Jessica Leigh Hester is a former senior associate editor at CityLab, covering environment and culture. Her work also appears in the New Yorker, The Atlantic, New York Times, Modern Farmer, Village Voice, Slate, BBC, NPR, and other outlets.
A new book samples eight flavors that unite people across decades and demographics.
As a teenager, Sarah Lohman worked at a historical museum in Ohio, where she donned a stiff crinoline and baked cakes dashed with rose water. In college, she ran a pop-up restaurant serving Revolutionary-era root vegetable soups and maple-glazed squab. She was hungry, she writes, for “a dinner eaten with ghosts of the past.”
Now, as a historical gastronomist recreating arcane recipes, Lohman looks to the table for clues about national identity. In her first book, Eight Flavors: The Untold Story of American Cuisine (Simon & Schuster, $27), Lohman examines how some historic ingredients have maintained a hold on the present, and what flavors reveal about the country’s eaters.
For this project, Lohman excavated cookbooks spanning two centuries of cooking in America. She mapped the frequency with which particular words appeared, and eight flavors emerged as ones that had enjoyed a surge of popularity and maintained their grip.
Lohman tracks those ingredients from fields to factories to plates. And while hers is indeed a story about eight flavors—among them, vanilla, curry powder, garlic, and MSG—it’s also a profile of the citizens who, often unknowingly, plotted the course of the American palate. These people, Lohman notes, “don’t usually get a place in the history books.”
But they’re at the center of this one. In its pages, readers meet enterprising New England merchants who launched the black pepper boom after the Revolutionary War, and Edmond Albius, an enslaved man who hatched a mechanism for hand-pollinating vanilla vines. Readers tag along on Lohman’s tour of the sprawling, garlic-infused Huy Fong Sriracha factory near Los Angeles, which churns out 7,500 bottles per hour in varying hues of red and orange. “Here, sewn around Southern California, a refugee from Vietnam made a Thai-style chili sauce, that’s produced by Mexican labor, and has seduced a nation,” Lohman writes. “It’s a story more American than apple pie.”

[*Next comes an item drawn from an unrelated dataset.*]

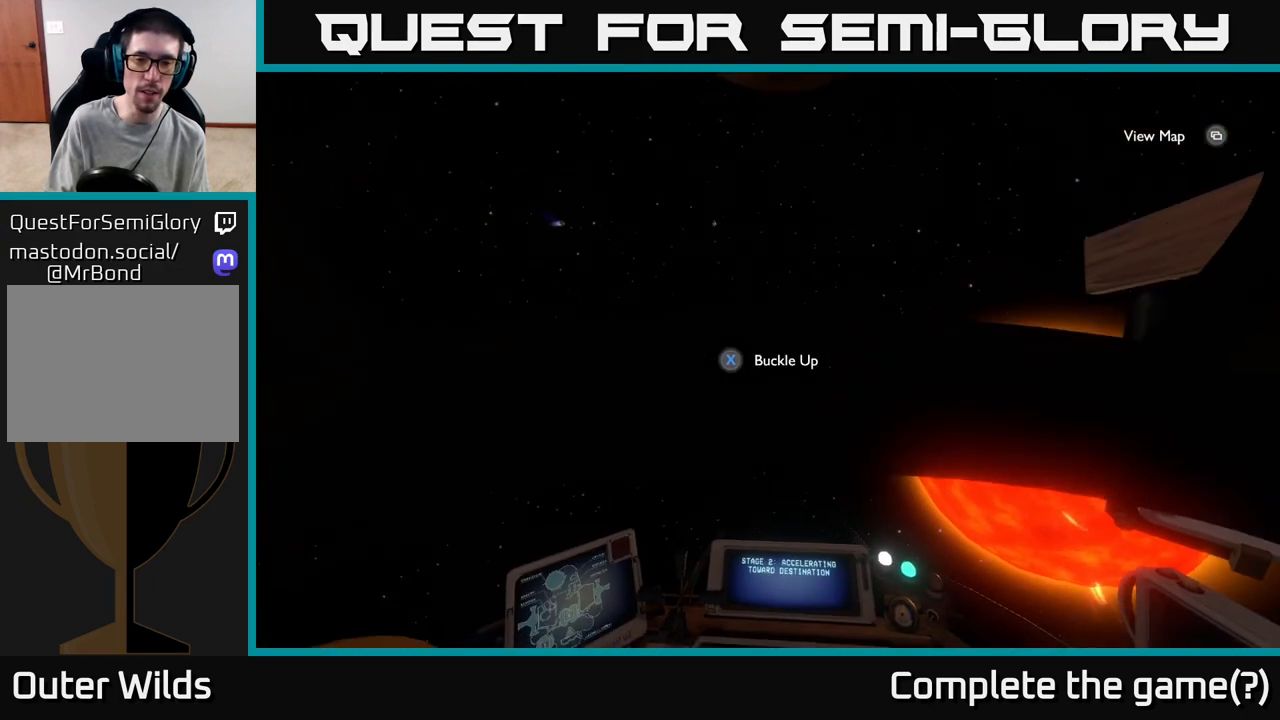
{"buttons": [], "left_stick": "center", "right_stick": "center", "events": [[50, "right_stick", "up"], [117, "right_stick", "center"]]}
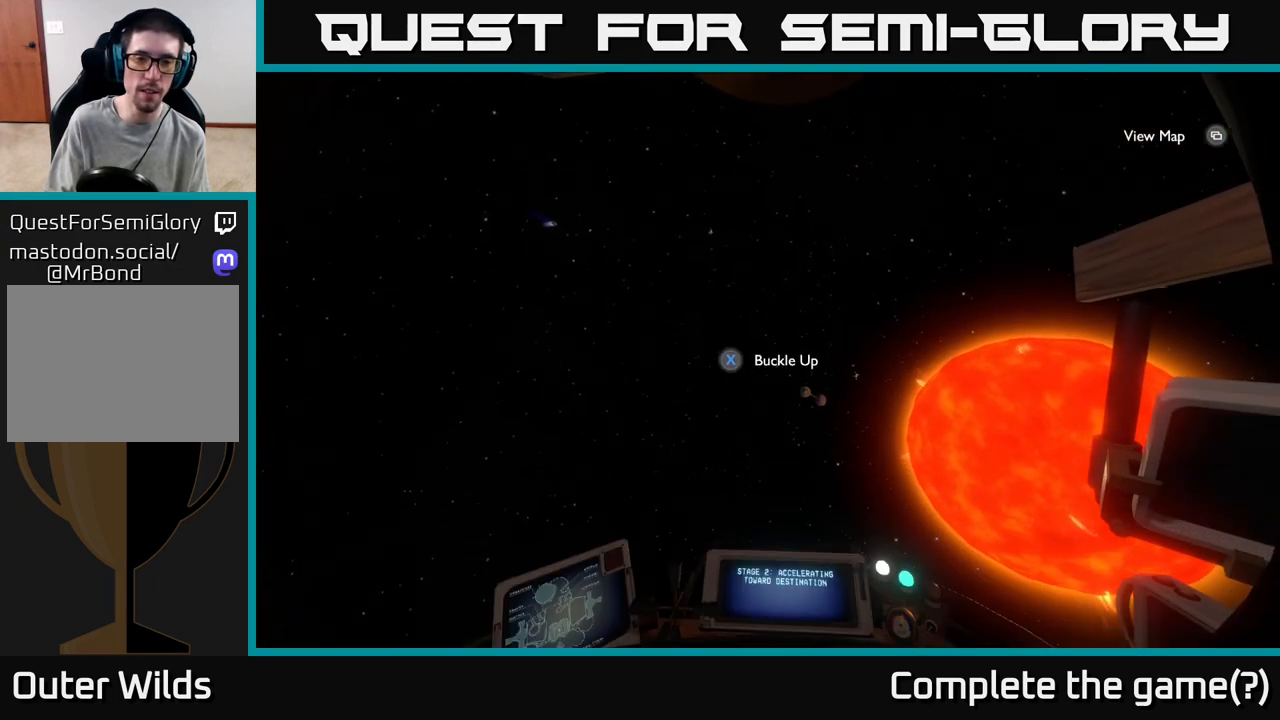
{"buttons": [], "left_stick": "center", "right_stick": "center", "events": [[117, "R1", "down"], [217, "R1", "up"]]}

As she wove across the country, Lohman grafted the flavors she encountered onto a quilted map: one patch for the traders who manned ships stocked with black pepper; another for San Antonio’s German immigrants, who transformed chili. Predicting future stalwarts, she writes, is “a little bit like soothsaying,” because the country’s identities are in constant flux. Lohman conjures a cloud of possible answers, including matcha, smoke, and rose water. Whatever’s on the plate will reflect tastes and histories. “The flavors that Americans choose to add to their pantries will say something about who we are as a country,” Lohman writes.
CityLab chatted with Lohman about the book, and how demographic shifts have affected what’s on American plates.
Why focus on flavors, rather than dishes?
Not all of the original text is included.